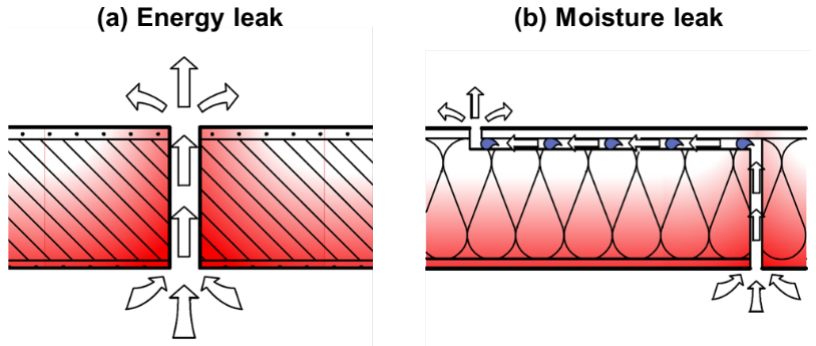
Figure 3. Types of indoor air leaks through joints or connections.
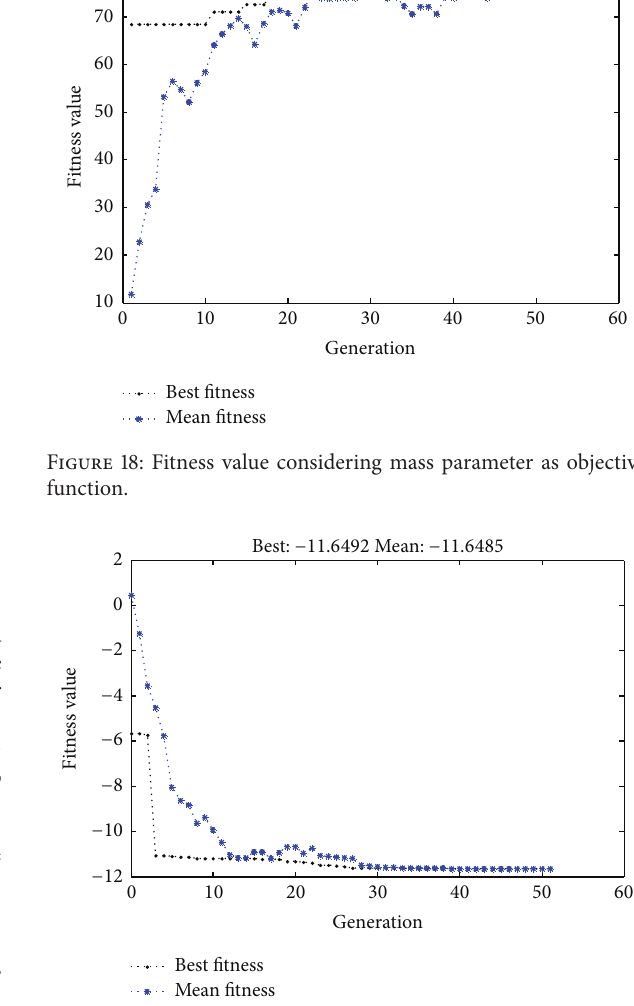
Figure 19: Fitness value combining all the objective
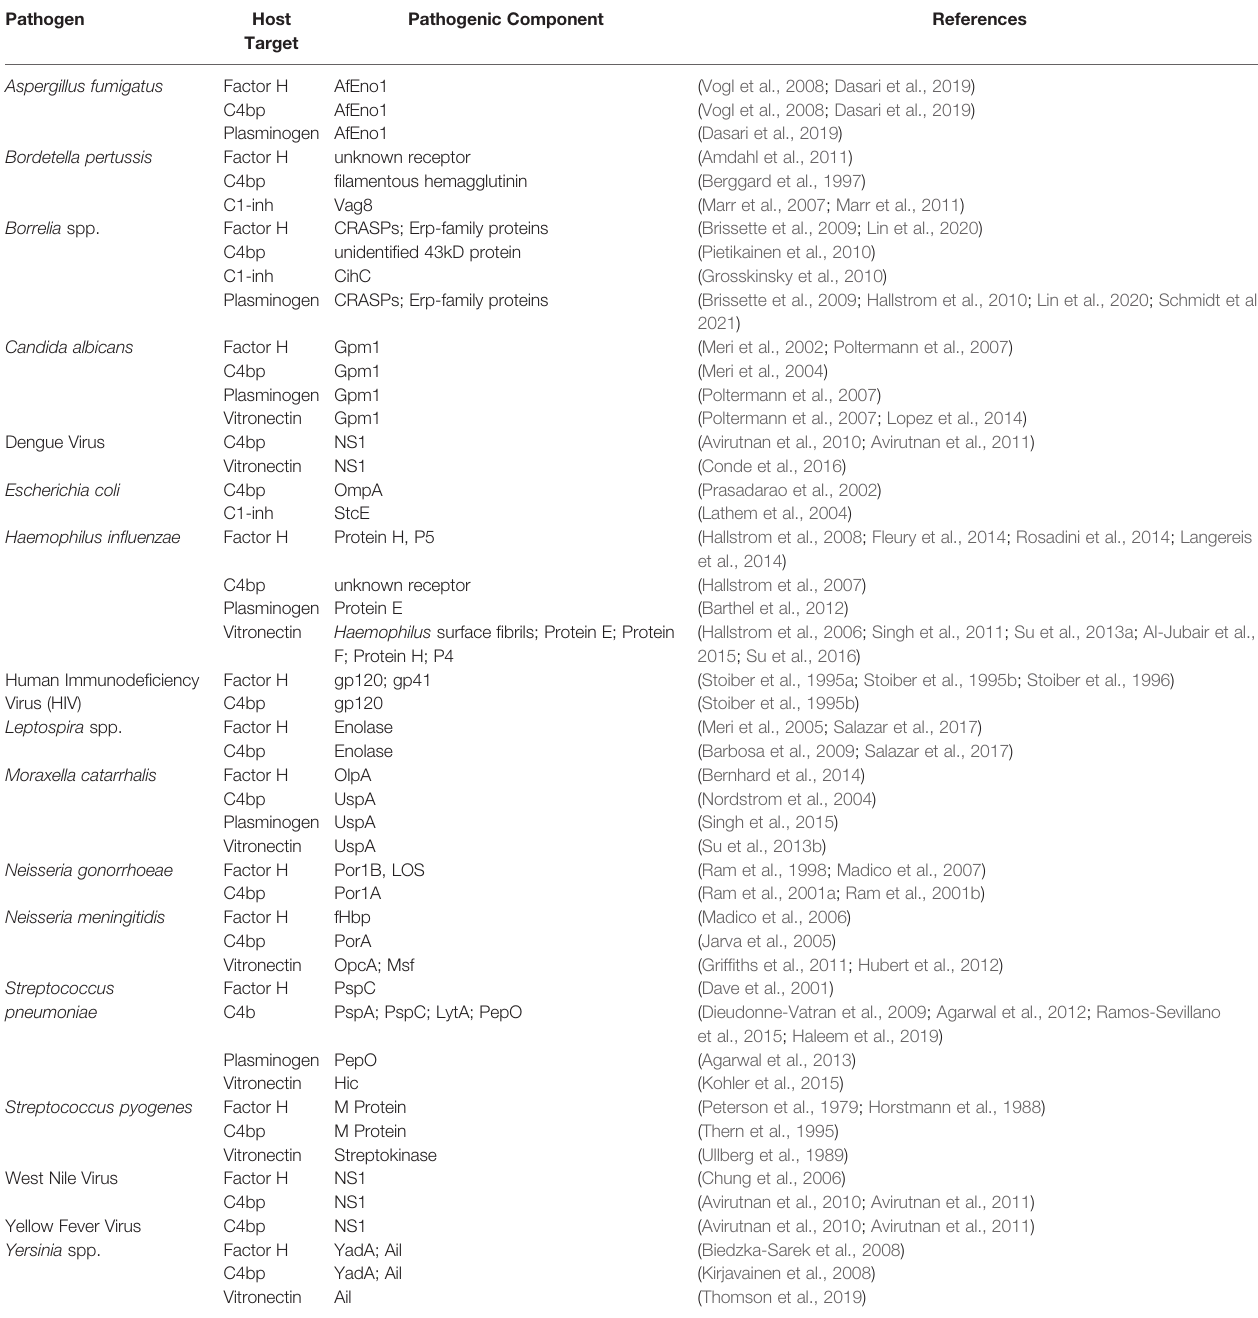
TABLE 1 | Abridged list of microbial receptors for complement regulatory proteins and their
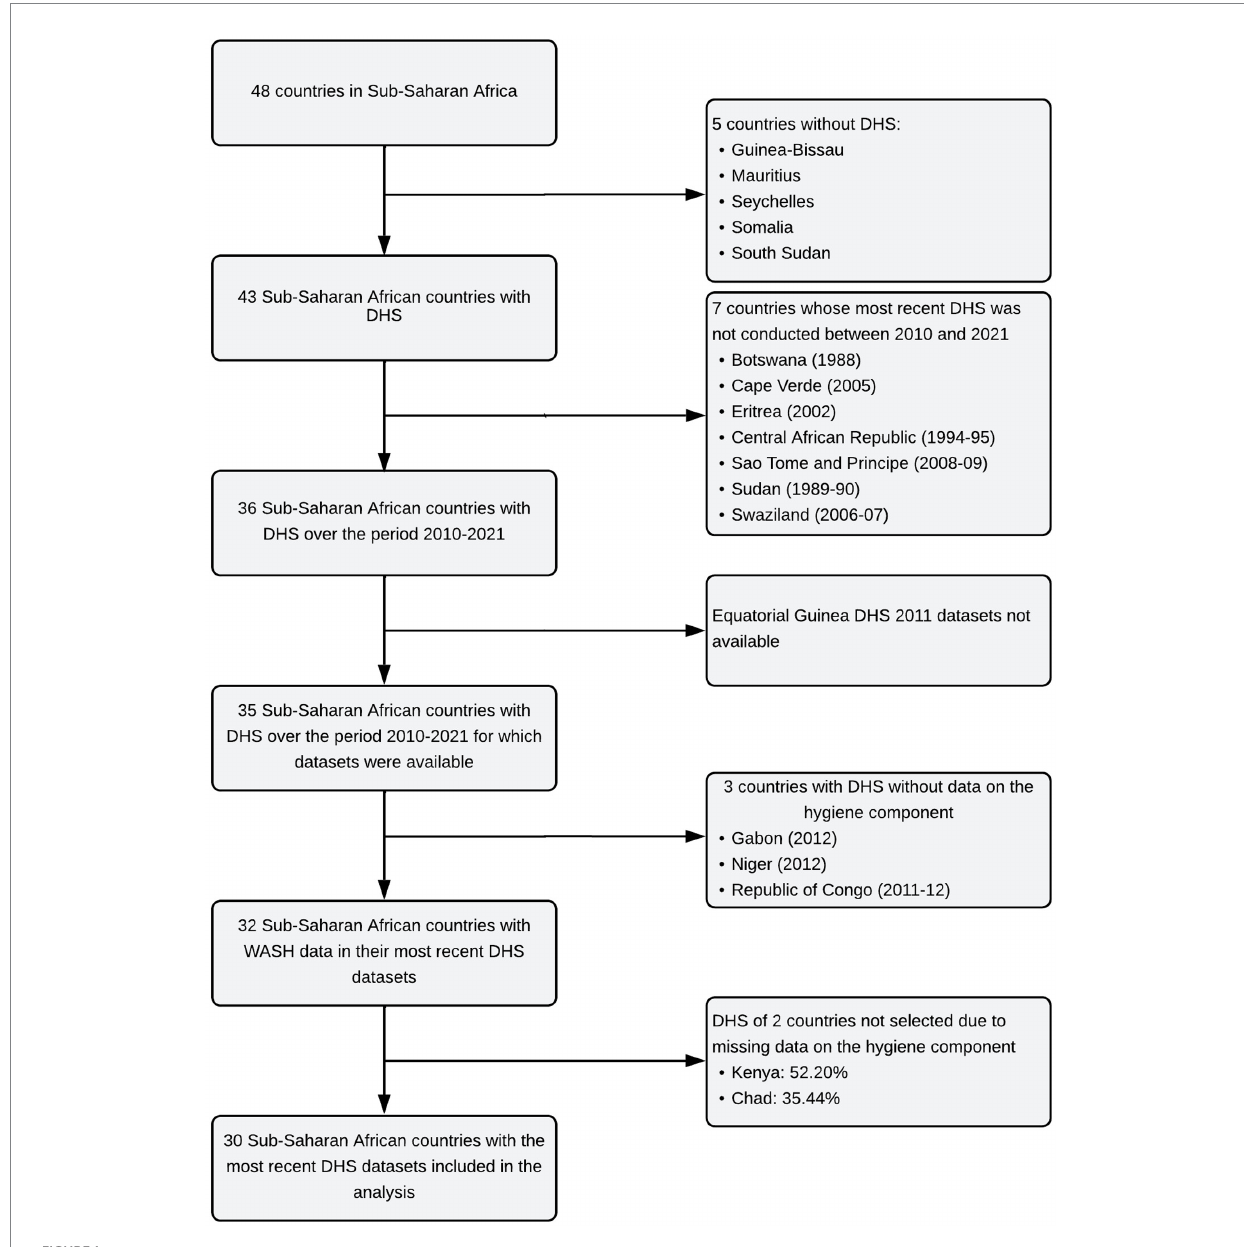
FIGURE 1 Flowchart for the selection of national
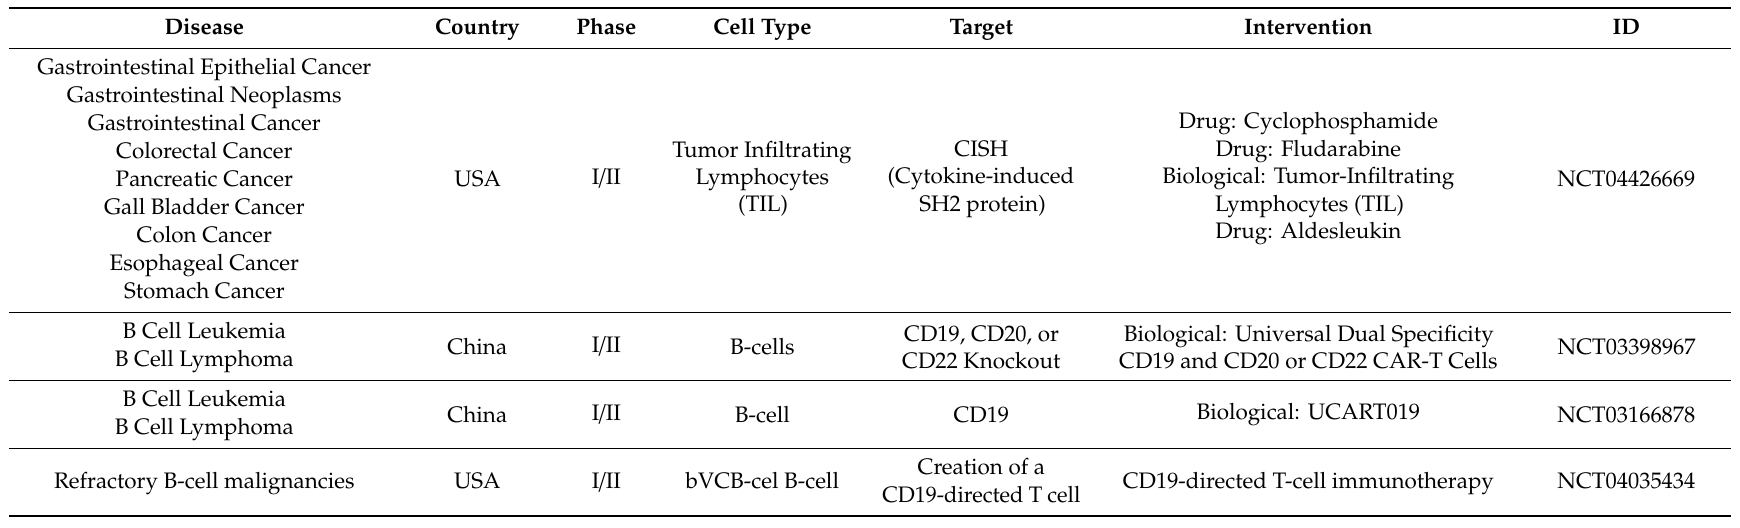
Table 1. The ongoing clinical trials of immunotherapeutic agents that include a CRISPR / Cas9 element, as found in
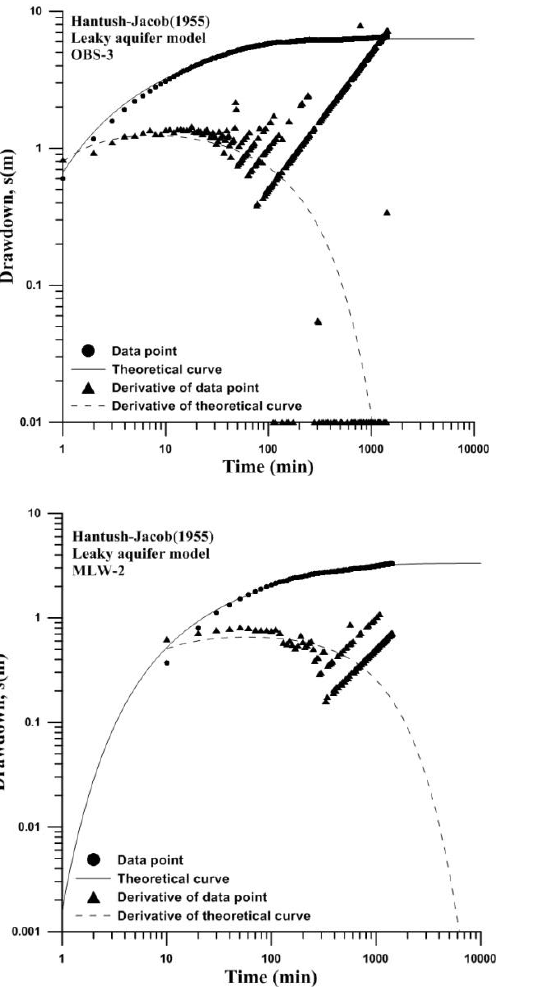
Figure 6. Hantush–Jacob (1955) leaky aquifer model of pumping tests at the OBS-3, MLW-1, MLW-2, MLW-3, and OBS-5 observation wells. Transmissivity ( T ) estimates ranged from 1.14 × 10 -4 to 5.52 × 10 -4 m 2 /s and storativity ( S ) estimates ranged from 1.5 × 10 -5 – 1.1 × 10 -2 using the leaky aquifer model [22]. The T values via the Cooper–Jacob unconfined model ranged from 4.67 × 10 -3 to 4.76 × 10 -3 m 2 /s and the S values ranged from 0.25 to 2.26 m, whereas the T values using the Newman unconfined model were determined as 1.91 × 10 -3 –4.19×10 -3 m 2 /s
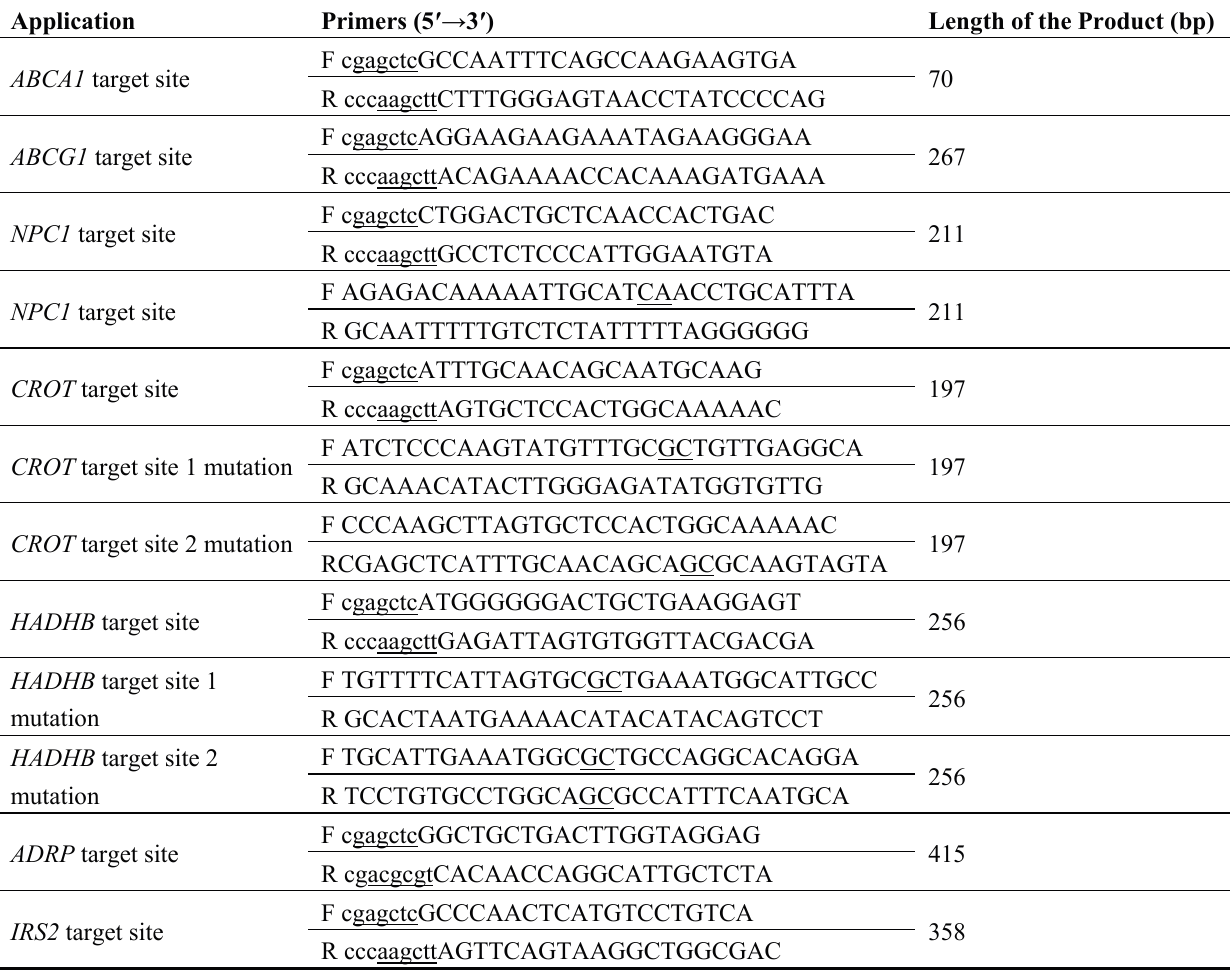
Table 1. Primers for carrier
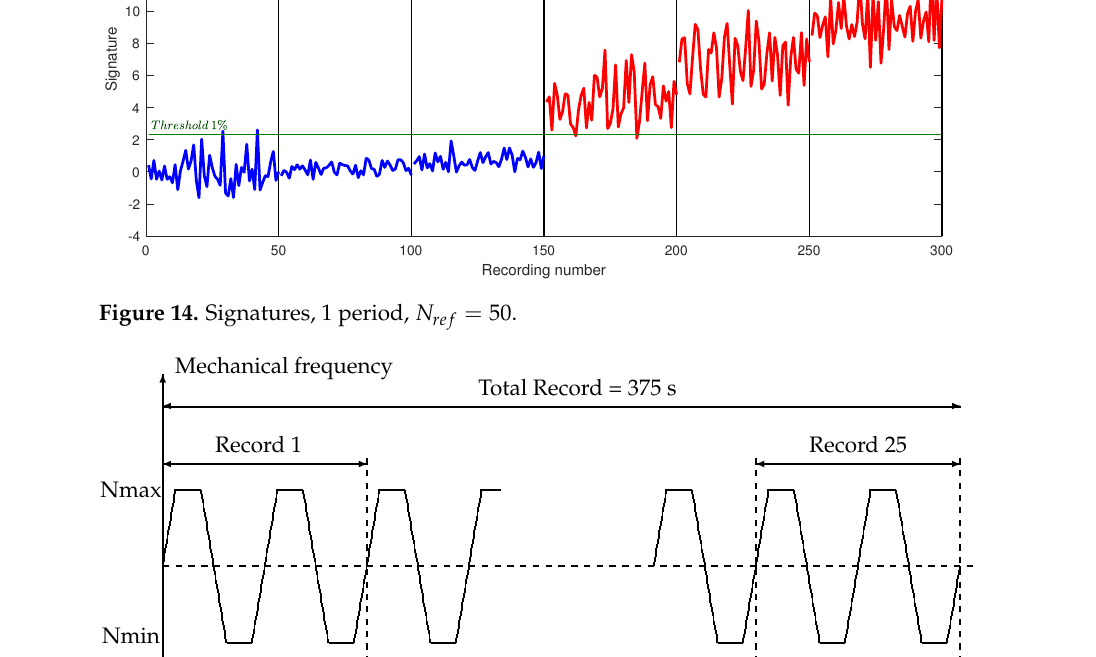
Figure 15. Speed profile for experimental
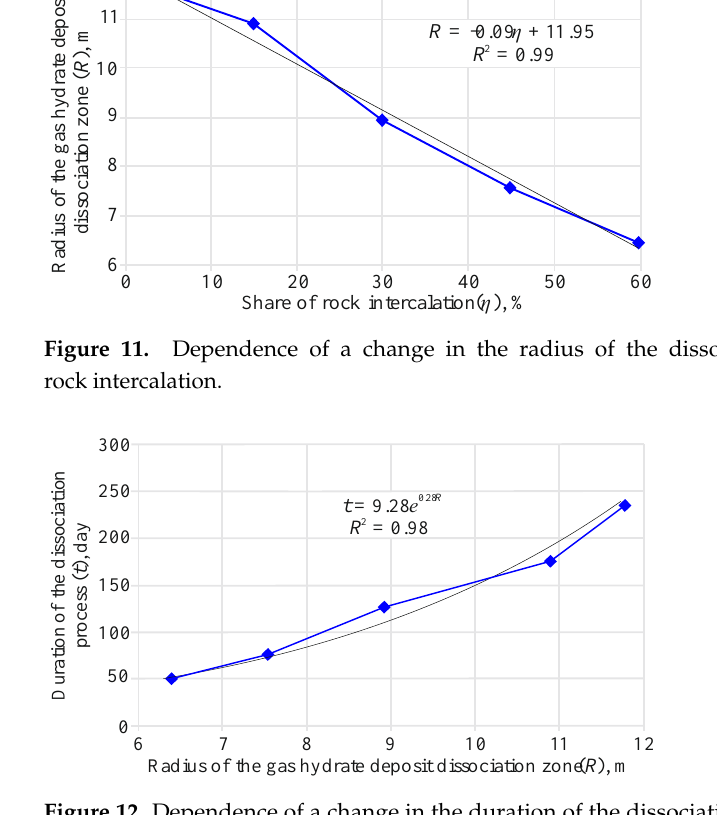
Figure 12. Dependence of a change in the duration of the dissociation process on the dissociation zone radius of the gas hydrate deposit.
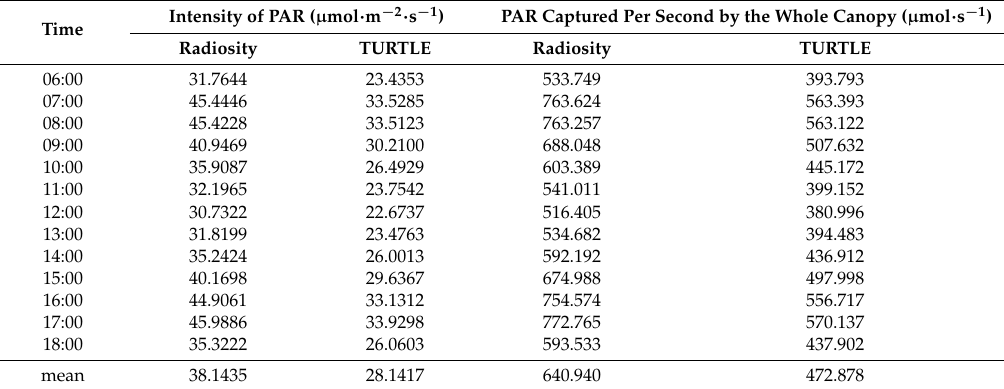
Table 3. Comparison of diffuse sky PAR parameters simulated hourly based on radiosity and the TURTLE algorithm within the loquat canopy.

—————

**Assigned task**
From the records above, copy only the lines running from the line holding "Figure 19: Fitness" through the line holding "Table 1. The", with no pictures.

**Result of this exercise**
Figure 19: Fitness value combining all the objective
TABLE 1 | Abridged list of microbial receptors for complement regulatory proteins and their
FIGURE 1 Flowchart for the selection of national
Table 1. The ongoing clinical trials of immunotherapeutic agents that include a CRISPR / Cas9 element, as found in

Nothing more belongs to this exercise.